Durante siglos, Islandia fue uno de los pocos lugares habitables del planeta sin mosquitos. No era casualidad: su clima extremo, con ciclos constantes de hielo y deshielo, impedía que las larvas de estos insectos llegaran a completar su desarrollo. Ese escudo biológico natural ha caído. En octubre de 2025, tres ejemplares de mosquito fueron capturados por primera vez en suelo islandés, y los científicos ya lo vinculan directamente al calentamiento global.
Todo empezó de forma casi accidental. Björn Hjaltason, un vecino de la región de Kjós, detectó unos insectos inusuales en su jardín y decidió atraparlos con un método casero: cuerdas empapadas en vino tinto. Con esa trampa rudimentaria capturó tres ejemplares que envió al Instituto Islandés de Ciencias Naturales. Allí, el entomólogo Matthías Alfreðsson los identificó: dos hembras y un macho de *Culiseta annulata*, una especie común en Europa continental que nunca antes había logrado establecerse en la isla.

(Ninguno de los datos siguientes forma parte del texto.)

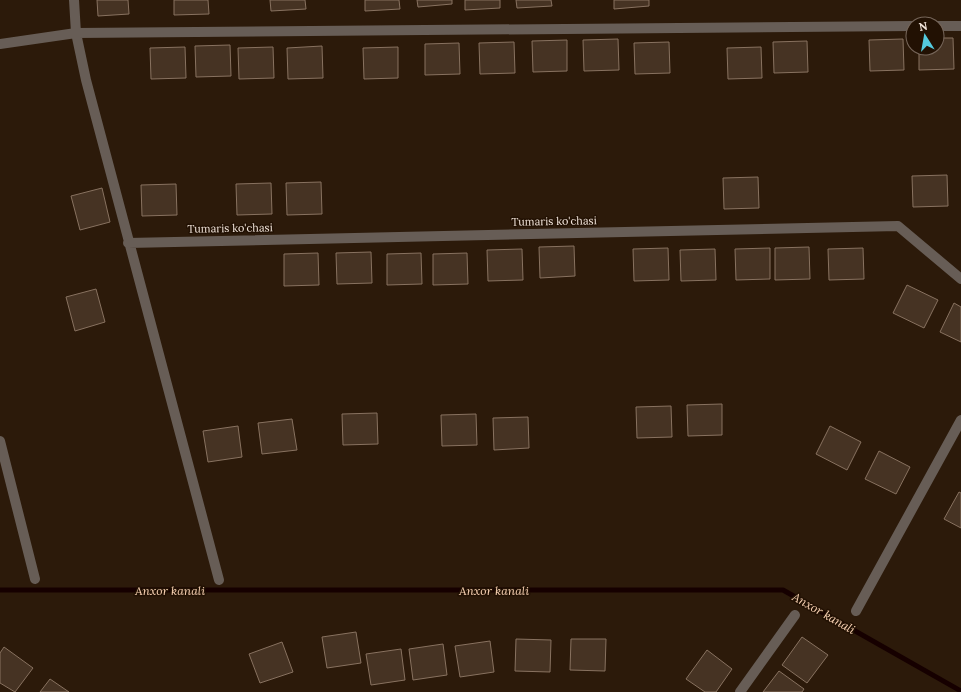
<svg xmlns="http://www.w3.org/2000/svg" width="961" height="692" font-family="Lora,serif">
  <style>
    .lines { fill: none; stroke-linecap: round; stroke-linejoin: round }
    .stream { stroke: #160000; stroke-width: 5 }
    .building { fill: #463323; stroke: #887260 }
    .street { stroke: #675d56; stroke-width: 10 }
    .labels { text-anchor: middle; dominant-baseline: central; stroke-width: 3; stroke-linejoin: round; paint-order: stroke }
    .street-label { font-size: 11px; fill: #f3e6dc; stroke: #221103 }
    .water-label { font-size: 12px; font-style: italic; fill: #f9d2b3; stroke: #221103 }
  </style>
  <rect width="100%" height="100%" fill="#2c1a0a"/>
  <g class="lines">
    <path class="stream" d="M 0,590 L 783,590 L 961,691"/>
  </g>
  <path class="building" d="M 97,0 L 128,0 L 129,14 L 98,16 Z
    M 174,0 L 208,0 L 209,14 L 174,15 Z
    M 270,0 L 305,0 L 306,9 L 271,11 Z
    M 365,0 L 399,0 L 400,9 L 365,11 Z
    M 417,0 L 452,0 L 452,4 L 418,7 Z
    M 465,0 L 500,0 L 500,8 L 465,10 Z
    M 516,0 L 551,0 L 552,6 L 517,8 Z
    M 614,0 L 649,0 L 649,6 L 614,9 Z
    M 937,38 L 953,38 L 954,69 L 919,70 L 919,48 L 937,48 Z
    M 618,39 L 619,70 L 584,71 L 583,40 Z
    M 903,39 L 904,70 L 870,71 L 869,40 Z
    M 567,40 L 567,71 L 533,72 L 532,41 Z
    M 807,41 L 808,72 L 774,73 L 773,42 Z
    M 514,42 L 515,73 L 480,74 L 479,43 Z
    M 669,42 L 670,73 L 635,74 L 634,43 Z
    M 459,43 L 460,74 L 425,75 L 425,44 Z
    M 230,45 L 231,76 L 196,77 L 195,46 Z
    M 322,46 L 323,78 L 288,79 L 287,48 Z
    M 185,47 L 186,78 L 151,79 L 150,48 Z
    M 273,47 L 274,78 L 239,79 L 238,48 Z
    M 398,47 L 398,78 L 364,79 L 363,48 Z
    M 761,47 L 762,78 L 728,79 L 727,48 Z
    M 947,175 L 948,206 L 913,207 L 912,176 Z
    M 758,177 L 759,208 L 724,209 L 723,178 Z
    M 321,182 L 322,214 L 287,215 L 286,183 Z
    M 271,183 L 272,214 L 237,215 L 236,184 Z
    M 176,184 L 177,215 L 142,216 L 141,185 Z
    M 102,188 L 110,222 L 80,230 L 71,196 Z
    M 574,246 L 575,276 L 540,278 L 539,247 Z
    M 809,247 L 810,279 L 775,280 L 775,248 Z
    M 668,248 L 669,280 L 634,281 L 633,249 Z
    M 770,248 L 770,279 L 736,280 L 735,249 Z
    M 863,248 L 864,279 L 829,280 L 828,249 Z
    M 522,249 L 523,280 L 488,281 L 487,250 Z
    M 715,249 L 716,280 L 681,281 L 680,250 Z
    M 371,252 L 372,283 L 337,284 L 336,253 Z
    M 318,253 L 319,285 L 284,286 L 284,254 Z
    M 421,253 L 422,284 L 387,285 L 387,254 Z
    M 467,253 L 468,284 L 433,285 L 433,254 Z
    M 907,285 L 938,300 L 924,328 L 893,313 Z
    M 96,289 L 105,322 L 75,331 L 66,297 Z
    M 954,303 L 961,307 L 961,342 L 940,332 Z
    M 722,404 L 722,435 L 688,436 L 687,405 Z
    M 671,406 L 672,437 L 637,438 L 636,407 Z
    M 377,413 L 378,444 L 343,445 L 342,414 Z
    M 476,414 L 477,445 L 442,446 L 441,415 Z
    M 528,417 L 529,448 L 494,450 L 493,418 Z
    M 292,419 L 297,450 L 262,454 L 258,423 Z
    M 238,426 L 242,457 L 208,462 L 203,431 Z
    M 830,426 L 861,442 L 847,470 L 816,454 Z
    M 879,451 L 910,467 L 896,494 L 865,479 Z
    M 959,492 L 961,493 L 961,528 L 944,519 Z
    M 356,632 L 361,663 L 327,668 L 322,637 Z
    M 802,637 L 828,655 L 807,683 L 782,665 Z
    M 516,639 L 551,640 L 550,672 L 515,671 Z
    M 571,639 L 606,639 L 605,671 L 570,670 Z
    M 490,641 L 494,672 L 460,677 L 455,646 Z
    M 282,642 L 293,672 L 260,683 L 249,654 Z
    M 443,644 L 447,675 L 413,680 L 409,649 Z
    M 4,647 L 33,668 L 15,692 L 0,683 L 0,653 Z
    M 401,649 L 405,680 L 371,685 L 366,654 Z
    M 707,650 L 732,669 L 716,692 L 705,692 L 686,679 Z
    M 779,671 L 804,689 L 802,692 L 763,692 Z
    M 50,679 L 69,692 L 40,692 Z"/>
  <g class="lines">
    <path class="street" d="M 74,0 L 76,33 L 86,80 L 219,580
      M 937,26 L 961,26
      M 0,44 L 76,33 L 913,26
      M 128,243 L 898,226 L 961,279
      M 0,441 L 35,579
      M 856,611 L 961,420
      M 740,692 L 795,615"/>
  </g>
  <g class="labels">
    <g class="street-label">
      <text transform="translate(554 221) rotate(-1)">Tumaris ko'chasi</text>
      <text transform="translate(230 228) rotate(-1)">Tumaris ko'chasi</text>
    </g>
    <g class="water-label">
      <text x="170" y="590">Anxor kanali</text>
      <text x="494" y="590">Anxor kanali</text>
      <text transform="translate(824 613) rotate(30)">Anxor kanali</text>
    </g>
  </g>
  <g transform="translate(925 36) rotate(349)"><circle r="19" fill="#221103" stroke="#76665a"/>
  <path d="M0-3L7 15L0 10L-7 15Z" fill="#54cade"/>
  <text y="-6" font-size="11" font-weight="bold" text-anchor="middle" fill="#f3e6dc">N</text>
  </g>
</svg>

La vía de entrada más probable apunta al tráfico humano. Los insectos podrían haber llegado escondidos en el casco de barcos procedentes del continente europeo o incluso en el tren de aterrizaje de aviones comerciales, una ruta que ya se ha documentado en otras invasiones biológicas. Lo que antes habría sido un viaje sin retorno para cualquier mosquito, dado que el frío insular lo habría eliminado, ahora se convierte en una amenaza real porque las temperaturas en Islandia ya no son las que eran.
El Ártico se calienta cuatro veces más rápido que el resto del mundo
El hallazgo no se quedó en una nota de prensa local. Sirvió de punto de partida para un análisis en profundidad publicado en la revista Science, que advierte de que la presencia de mosquitos en Islandia es un síntoma, no una anécdota. El Ártico se está calentando a una velocidad cuatro veces superior a la media mundial, y eso está redibujando los límites de lo posible para docenas de especies que antes no podían sobrevivir en estas latitudes.
Este proceso no solo facilita la llegada de insectos invasores: también altera los ciclos biológicos de las especies que ya vivían allí. El deshielo se adelanta, los insectos autóctonos emergen antes, y eso rompe la sincronía que durante milenios ha existido entre la disponibilidad de alimento y la época de cría de las aves limícolas árticas. Cuando los polluelos nacen, el pico de insectos ya ha pasado. El resultado es una generación de crías con menos alimento justo cuando más lo necesita.
Una cadena de efectos que va más allá de las picaduras
El problema no se limita a las molestias para los turistas o los residentes. En las zonas árticas donde los mosquitos ya son una realidad establecida, como ciertas regiones de Siberia o Canadá, se ha documentado cómo las grandes nubes de estos insectos modifican el comportamiento de los renos. Los animales gastan una cantidad significativa de energía huyendo de los enjambres, lo que reduce su ingesta de alimento y compromete sus reservas para el invierno. A escala de población, ese gasto energético adicional puede traducirse en mayor mortalidad durante los meses fríos.
Los investigadores que firmaron el estudio en Science subrayan la necesidad urgente de establecer sistemas de monitorización de artrópodos en toda la región boreal. El Instituto Islandés de Ciencias Naturales ya trabaja en protocolos para rastrear nuevas apariciones, pero los expertos advierten de que la velocidad del cambio climático supera con creces los recursos destinados a seguirlo. Sin datos sistemáticos, es imposible anticipar qué especie llegará después ni con qué consecuencias.
Islandia ha sido durante mucho tiempo una especie de laboratorio natural para entender cómo funciona un ecosistema sin ciertos elementos que damos por inevitables. La llegada de *Culiseta annulata* cierra ese capítulo. Lo que queda por ver es si este primer mosquito es una excepción puntual o el inicio de una colonización progresiva, algo que dependerá, en gran medida, de si la curva de temperaturas en el Ártico sigue la trayectoria que los modelos climáticos actuales pronostican. Las proyecciones del Panel Intergubernamental sobre Cambio Climático (IPCC) no invitan al optimismo: el calentamiento ártico no solo continuará, sino que se acelerará durante las próximas décadas.